In a recent earnings call, Chase Carey from 20th Century Fox talked a bit about the future of distribution:
Jolanta Masojada — Crédit Suisse AG, Research Division
Chase, just following up on an earlier question. Can you talk about in the first half of Film, how much of film profit is coming from digital rather than how much revenue is coming? And what’s your view of the long-term potential for digital growth to compensate for DVD declines?
You mean how much of the home entertainment? I’m not sure I can do this. I mean, clearly it’s more — the DVD business is still the majority of it though the growth is certainly Blu-ray and electronic digital distribution. Our growth there if you look out at future.

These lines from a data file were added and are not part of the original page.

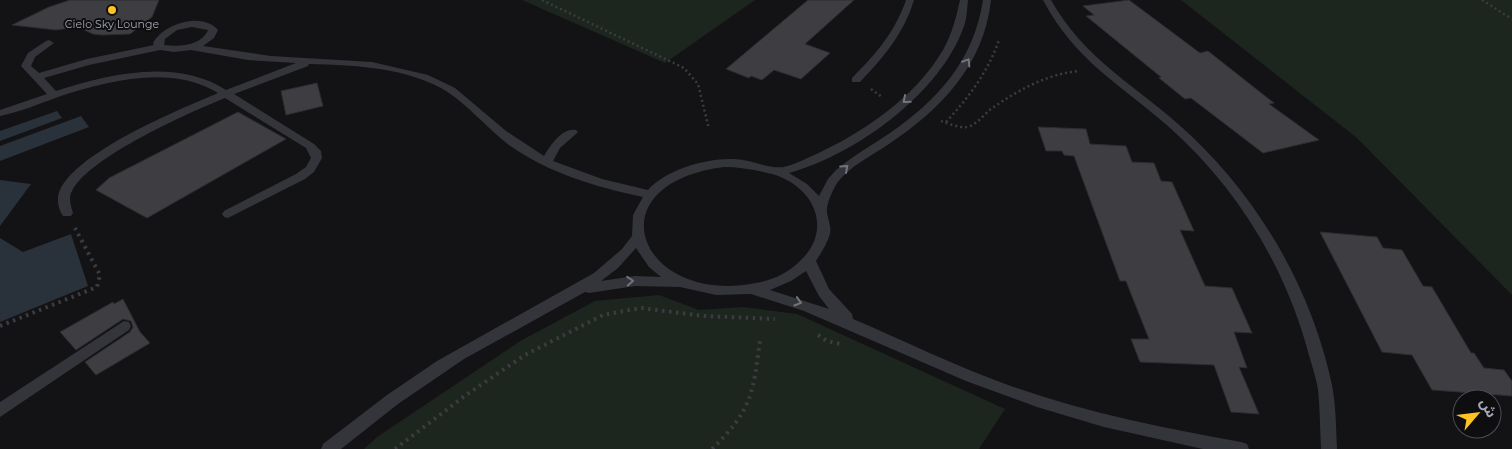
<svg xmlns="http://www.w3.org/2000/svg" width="1512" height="449" viewBox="0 0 1512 449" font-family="Montserrat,'Noto Sans Arabic',sans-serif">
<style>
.green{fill:#1d251f}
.water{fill:#29313a}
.building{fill:#3d3d42;stroke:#2d2d31}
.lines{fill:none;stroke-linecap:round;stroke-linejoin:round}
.path-far1{stroke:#3a3c41;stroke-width:2.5;stroke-dasharray:2 3;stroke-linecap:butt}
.path{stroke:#3a3c41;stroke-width:4;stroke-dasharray:2.5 4.5;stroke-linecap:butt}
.lane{fill:#34353a;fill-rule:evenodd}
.oneway{stroke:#72747e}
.poi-dot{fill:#fdc224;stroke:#0e0e10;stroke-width:2}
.labels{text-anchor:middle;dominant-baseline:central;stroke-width:4;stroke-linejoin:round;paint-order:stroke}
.far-poi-label{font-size:11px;fill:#a4a8b6;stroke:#0e0e10}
</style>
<rect width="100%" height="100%" fill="#131315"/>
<path class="green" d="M522 0H755L665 63Z
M1181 0H1512V295L1357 138Z
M659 295 699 310 743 307 797 314 1005 409 979 449H364L377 437 522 340 595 301Z"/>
<path class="water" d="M57 111 62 118 0 141V131Z
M81 116 89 127 0 161V146Z
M0 180 31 184 0 226Z
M71 234 88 286 0 322V238L23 252Z"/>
<path class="building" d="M70 0H159L152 17 130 34 102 35 93 34 78 27 56 30 12 25 49 7Z
M808 0H854L805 44 830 53 801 79 774 70 762 80 751 76 749 78 726 69Z
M1129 0 1200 53 1208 51 1274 103 1269 104 1319 140 1263 153 1191 98 1185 99 1159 78 1161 77 1086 16 1094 15 1083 6Z
M317 83 323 106 286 115 281 91Z
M238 112 286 139 147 218 96 190 109 178Z
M1038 127 1086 129 1090 144 1126 146 1132 162 1154 163 1161 181 1172 182 1194 231 1180 230 1205 286 1232 288 1252 333 1234 332 1247 368 1239 367 1259 414 1231 412 1214 365 1140 362 1131 339H1149L1126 281H1120L1074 156 1064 155 1062 151H1046Z
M1320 232 1377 237 1383 248 1402 250 1423 286 1432 287 1471 353H1474L1484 368 1504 370 1512 381V396L1432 390 1412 355 1382 352Z
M123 299 140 332 150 343 96 375 85 362 130 332 133 327 131 321 123 319 76 350 60 332 113 302 114 304Z"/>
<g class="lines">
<path class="path-far1" d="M542 0 684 68 698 84 709 129
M1482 0 1512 19
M871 89 882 97
M941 121C949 124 959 128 967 127 977 125 984 114 991 109 1018 90 1047 74 1079 71
M946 122C969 97 988 72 999 40"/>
<path class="path" d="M0 326 97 287 100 275 75 228
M818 335 827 341 840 344
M395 449 466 395 525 355 603 315 641 308 704 316 775 319
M712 449C752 410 753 394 760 340"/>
<path class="lane" d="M906 0H914C904 33 884 57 860 82H852V78C876 54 895 32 906 0Z
M960 0H968C967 9 967 18 964 26 941 93 855 155 789 173L807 184 819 196 828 179 836 170C853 156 872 145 890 133 938 100 974 60 983 0H991C984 65 941 109 889 144 871 156 850 166 837 183 833 190 828 200 827 208 826 216 832 225 830 234 827 244 821 253 816 261L829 289 852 314 853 319C905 341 955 366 1008 385 1083 412 1162 428 1241 442L1247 444 1249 449H1203L1104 427 1037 407 966 381 804 311 751 294 716 295 680 287 635 286 589 293 585 292 464 359 398 404 341 449H321L323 444 387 395 437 361 594 273 622 249 632 236 633 215 643 197C596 187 548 173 509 145 484 126 464 99 435 85 397 67 351 65 309 64L308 66 234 94 314 144 321 151 322 158 314 172 305 179 228 218 224 217 222 214 224 211 296 174 306 167 311 158 306 148 225 98C188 113 89 157 72 191 68 197 71 206 73 213L71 216H63C58 209 56 198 60 190 78 151 178 110 218 93 171 64 107 81 58 97 39 104 20 112 0 116V110L47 94 21 66 28 53 46 41 49 40 54 43 35 57 31 66 39 73 87 59 154 45 153 43C163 24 202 11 218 30L214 38 203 46 271 56 372 62 428 75 455 88 506 131 544 156C550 146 562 127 576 130L578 132 576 134 560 148 553 161 602 179 648 190C667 168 715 155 743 160 756 162 770 169 784 167 793 165 803 160 812 156 861 134 915 98 943 50 952 34 956 18 960 0ZM192 27 208 30C201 46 179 47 164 45L165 39 177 30ZM160 50 174 52 191 50 248 60 296 63 226 90C176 58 109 74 56 91L44 78 89 65ZM724 167C740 167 756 170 772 174 814 186 834 229 800 261 788 273 773 280 756 283 639 306 591 184 724 167ZM636 248 649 267 661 277 635 276 601 281 618 268ZM806 271 819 296 829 309 770 290 791 281Z
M1043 0H1051C1084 58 1129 81 1177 123 1254 190 1311 285 1332 385 1336 406 1336 428 1337 449H1321C1320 429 1320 409 1318 389 1315 373 1309 357 1305 341 1280 258 1234 185 1169 127 1119 83 1076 62 1043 0Z
M124 321 129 322 131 326 129 330 0 417V402Z"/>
</g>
<defs><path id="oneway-chevron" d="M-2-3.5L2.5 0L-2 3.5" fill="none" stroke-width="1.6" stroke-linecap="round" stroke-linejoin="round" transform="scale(1.25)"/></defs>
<g class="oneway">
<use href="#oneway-chevron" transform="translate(967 62) rotate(-57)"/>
<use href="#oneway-chevron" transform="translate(906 100) rotate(139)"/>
<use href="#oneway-chevron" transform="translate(845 168) rotate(-42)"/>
<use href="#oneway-chevron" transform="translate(630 281) rotate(-4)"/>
<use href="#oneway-chevron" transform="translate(798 302) rotate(17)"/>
</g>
<circle class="poi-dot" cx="112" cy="10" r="5"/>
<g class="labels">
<g class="far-poi-label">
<text x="112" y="24">Cielo Sky Lounge</text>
</g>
</g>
<g transform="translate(1477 414) rotate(62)"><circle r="24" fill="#0e0e10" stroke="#4a4c52"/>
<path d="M0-4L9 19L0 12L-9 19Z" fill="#fdc224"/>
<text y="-8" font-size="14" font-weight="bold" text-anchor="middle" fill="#a4a8b6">ش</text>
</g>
</svg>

I mean DVDs been around for a long time. People like them and people continue to have them. But I think, as you said, where is the business going longer-term? It’s going to migrate towards form sort of digital distribution. So I think that is the longer-term future but [indiscernible] that. DVDs don’t have real legs. I mean, actually, Blu-ray has been a pretty good growth driver and Blu-ray growth rate grew at sort of like 20% or something right now.
So we’re going to — we’re certainly not going to just — we’re going to continue and make sure we manage that business intelligently and make sure we focus on both long-term as obviously always we’re driving towards but be intelligent about the short term.
And I think the DVD business continues to have legs.
Well, that’s certainly some dancing worthy of Muhammed Ali, so let’s try to parse it. Essentially he’s saying that while DVD is still the big money, Blu-ray is coming up fast, and he sees a future in the long term where DVD is supplanted by digital distribution to become the dominant way people buy movies. But I think he also feels that they’re not in any hurry to get there, or to push consumers out of models where they’re comfortable spending money (i.e. physical media). Either way, it’s nice to see an executive keeping an eye on the future, while not trying to invent it in the present.